--- INFORMATION SUPPLIED Enclosed Below ---
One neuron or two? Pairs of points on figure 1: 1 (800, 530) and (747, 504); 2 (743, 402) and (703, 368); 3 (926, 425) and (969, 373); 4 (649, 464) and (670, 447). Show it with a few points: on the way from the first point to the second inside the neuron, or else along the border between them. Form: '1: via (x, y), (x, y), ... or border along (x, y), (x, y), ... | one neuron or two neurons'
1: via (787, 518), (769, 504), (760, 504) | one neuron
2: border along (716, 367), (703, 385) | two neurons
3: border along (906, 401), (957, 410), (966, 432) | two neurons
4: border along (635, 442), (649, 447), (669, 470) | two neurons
--- End of Enclosed INFORMATION SUPPLIED ---
- _ASSIGNMENT_
Every entry should be retyped exactly as it appears.

- _COMPLETED EXERCISE_
One neuron or two? Pairs of points on figure 1: 1 (800, 530) and (747, 504); 2 (743, 402) and (703, 368); 3 (926, 425) and (969, 373); 4 (649, 464) and (670, 447). Show it with a few points: on the way from the first point to the second inside the neuron, or else along the border between them. Form: '1: via (x, y), (x, y), ... or border along (x, y), (x, y), ... | one neuron or two neurons'
1: via (787, 518), (769, 504), (760, 504) | one neuron
2: border along (716, 367), (703, 385) | two neurons
3: border along (906, 401), (957, 410), (966, 432) | two neurons
4: border along (635, 442), (649, 447), (669, 470) | two neurons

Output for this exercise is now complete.